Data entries
- - - - -
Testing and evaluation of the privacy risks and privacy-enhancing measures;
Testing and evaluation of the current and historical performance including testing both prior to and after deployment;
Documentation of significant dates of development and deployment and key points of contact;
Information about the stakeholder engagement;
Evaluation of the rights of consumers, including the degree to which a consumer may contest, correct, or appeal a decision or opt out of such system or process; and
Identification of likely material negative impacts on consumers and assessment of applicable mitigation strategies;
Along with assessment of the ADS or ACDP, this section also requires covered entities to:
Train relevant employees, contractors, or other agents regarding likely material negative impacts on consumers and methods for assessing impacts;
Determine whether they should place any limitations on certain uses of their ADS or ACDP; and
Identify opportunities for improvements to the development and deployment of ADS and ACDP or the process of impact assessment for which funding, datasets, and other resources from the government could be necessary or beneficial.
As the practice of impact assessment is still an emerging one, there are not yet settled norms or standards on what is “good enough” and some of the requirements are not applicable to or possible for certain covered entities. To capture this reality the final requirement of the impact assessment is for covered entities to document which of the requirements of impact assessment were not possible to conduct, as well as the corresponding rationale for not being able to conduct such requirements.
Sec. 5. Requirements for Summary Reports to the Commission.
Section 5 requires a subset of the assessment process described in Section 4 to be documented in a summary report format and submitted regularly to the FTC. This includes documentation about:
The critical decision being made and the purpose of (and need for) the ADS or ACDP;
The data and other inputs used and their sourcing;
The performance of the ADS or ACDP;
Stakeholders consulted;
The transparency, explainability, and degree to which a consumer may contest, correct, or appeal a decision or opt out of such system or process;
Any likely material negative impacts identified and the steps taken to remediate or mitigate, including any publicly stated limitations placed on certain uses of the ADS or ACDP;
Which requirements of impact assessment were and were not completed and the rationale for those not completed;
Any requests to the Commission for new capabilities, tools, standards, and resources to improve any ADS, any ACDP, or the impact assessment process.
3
- - - - -
=== Task description ===
What the exercise needs is every record again, word for word.

=== Written response ===
Testing and evaluation of the privacy risks and privacy-enhancing measures;
Testing and evaluation of the current and historical performance including testing both prior to and after deployment;
Documentation of significant dates of development and deployment and key points of contact;
Information about the stakeholder engagement;
Evaluation of the rights of consumers, including the degree to which a consumer may contest, correct, or appeal a decision or opt out of such system or process; and
Identification of likely material negative impacts on consumers and assessment of applicable mitigation strategies;
Along with assessment of the ADS or ACDP, this section also requires covered entities to:
Train relevant employees, contractors, or other agents regarding likely material negative impacts on consumers and methods for assessing impacts;
Determine whether they should place any limitations on certain uses of their ADS or ACDP; and
Identify opportunities for improvements to the development and deployment of ADS and ACDP or the process of impact assessment for which funding, datasets, and other resources from the government could be necessary or beneficial.
As the practice of impact assessment is still an emerging one, there are not yet settled norms or standards on what is “good enough” and some of the requirements are not applicable to or possible for certain covered entities. To capture this reality the final requirement of the impact assessment is for covered entities to document which of the requirements of impact assessment were not possible to conduct, as well as the corresponding rationale for not being able to conduct such requirements.
Sec. 5. Requirements for Summary Reports to the Commission.
Section 5 requires a subset of the assessment process described in Section 4 to be documented in a summary report format and submitted regularly to the FTC. This includes documentation about:
The critical decision being made and the purpose of (and need for) the ADS or ACDP;
The data and other inputs used and their sourcing;
The performance of the ADS or ACDP;
Stakeholders consulted;
The transparency, explainability, and degree to which a consumer may contest, correct, or appeal a decision or opt out of such system or process;
Any likely material negative impacts identified and the steps taken to remediate or mitigate, including any publicly stated limitations placed on certain uses of the ADS or ACDP;
Which requirements of impact assessment were and were not completed and the rationale for those not completed;
Any requests to the Commission for new capabilities, tools, standards, and resources to improve any ADS, any ACDP, or the impact assessment process.
3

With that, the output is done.